Forbes is not alone, in March Yahoo announced Shine, a women's site designed for women ages 25 to 54 offering content from Yahoo and a host of syndication partners, including Hearst, Conde Nast, and Time complete with a Work + Money category (though the Sex and the City promo is getting the best placement this week).

Meanwhile, the other half of fabled MicroHoo recently sponsored a multicity event for women in smaller business. The Microsoft Office Live Small Business "Vision to Venture" series set out to address issues unique to women in smaller businesses. Did it? See for yourself, it's all available as an archived Web cast.

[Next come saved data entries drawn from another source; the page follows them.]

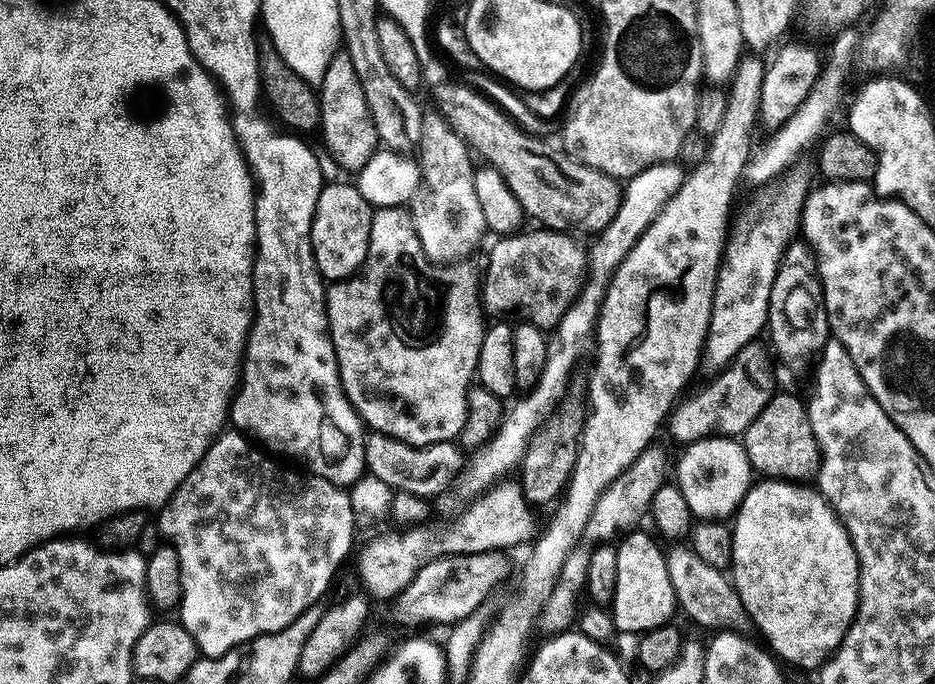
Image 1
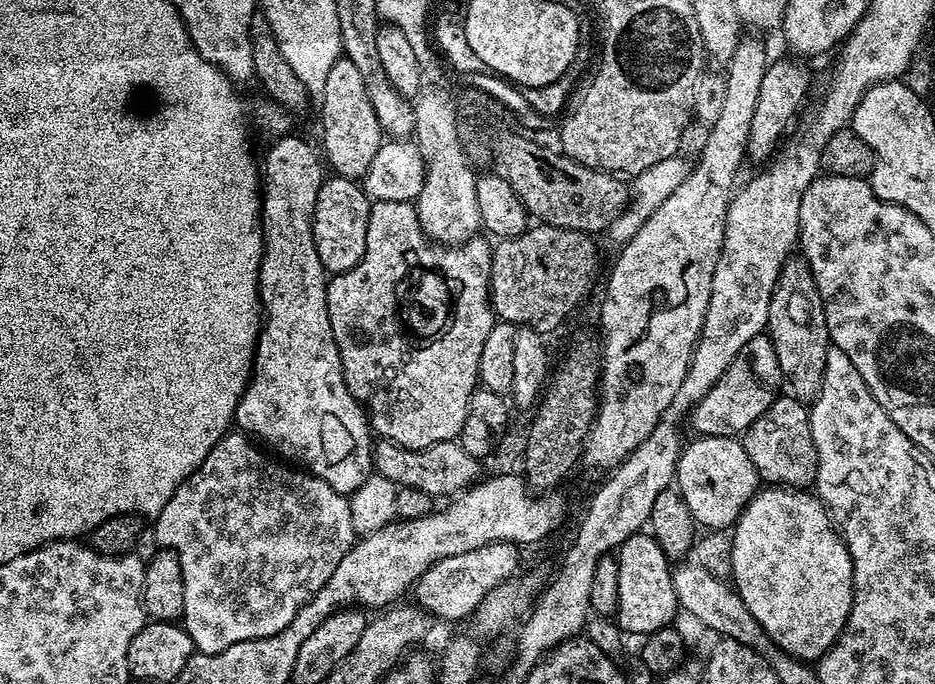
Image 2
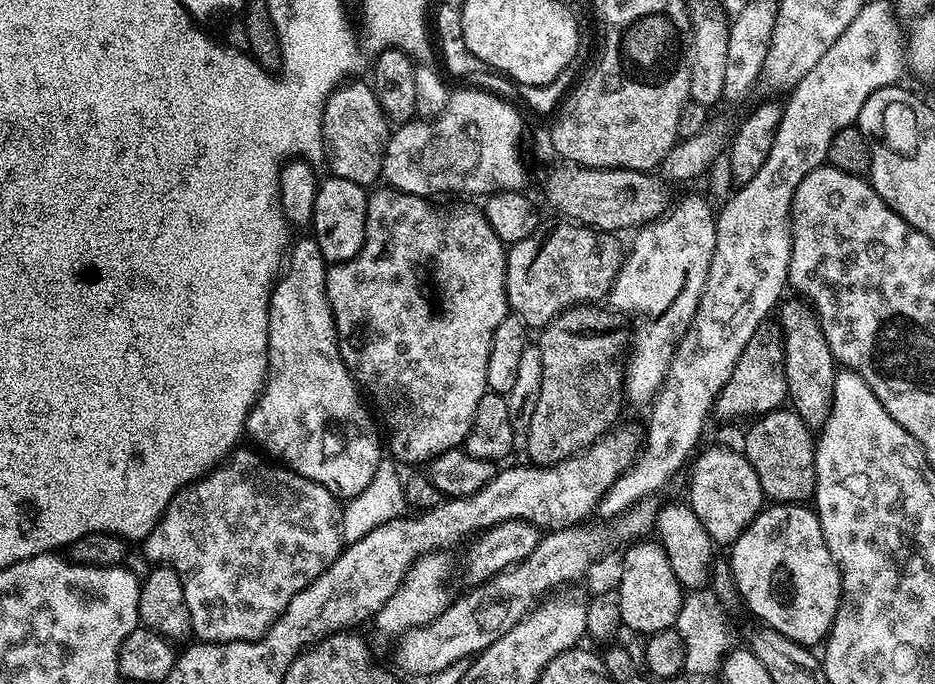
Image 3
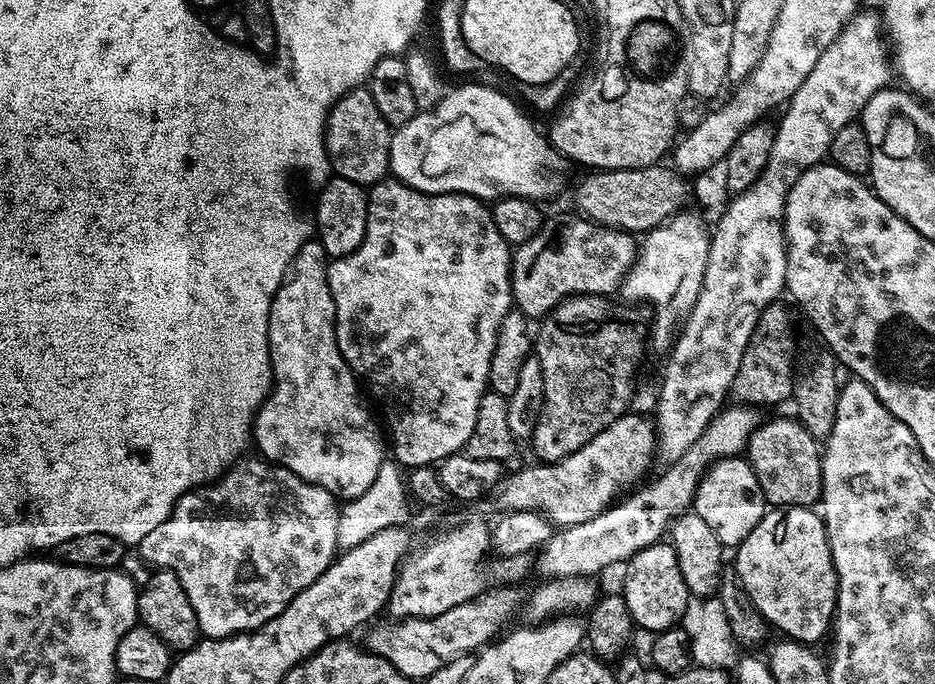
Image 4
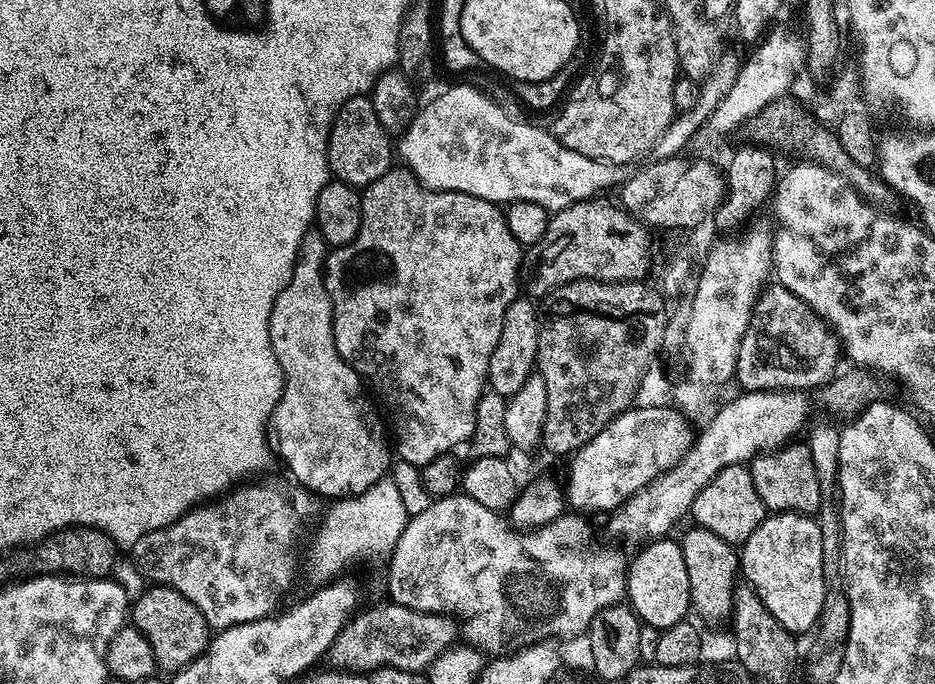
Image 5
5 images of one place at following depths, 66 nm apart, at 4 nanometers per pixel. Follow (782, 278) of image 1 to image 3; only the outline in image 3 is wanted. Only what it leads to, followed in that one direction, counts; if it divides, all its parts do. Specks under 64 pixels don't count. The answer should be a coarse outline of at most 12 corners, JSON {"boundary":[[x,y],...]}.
{"boundary":[[807,299],[778,308],[792,411],[813,430],[838,365]]}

Not to be outdone, American Express (OPEN) is throwing down on Microsoft's Seattle turf with the latest installment of Make Mine a Million $ Business (albeit with an assist from other sponsors including Cisco, Dell, and AIG). Rather than targeting the businesswomen of today, Make Mine a Million $ Business is reaching out to the businesswomen of tomorrow with a slate of events (Washington governor Chris Gregoire is headlining) and the titular million-dollar contest for the best two-minute elevator pitch.

Why all the interest in women? Basic math is a big reason. According to the "Survey of Business Owners: Women-Owned Firms," a report from the U.S. Census Bureau report, women-owned businesses grew 20 percent between 1997 and 2002 -- twice the national average for business growth. The survey estimates that in 2002, women owned 6.5 million U.S. businesses (30 percent of non-farm businesses) generating $940.8 billion in revenue and of that 5.6 million had no employees, indicating that the majority of entrepreneurial women are familiar with the challenges of running a smaller business.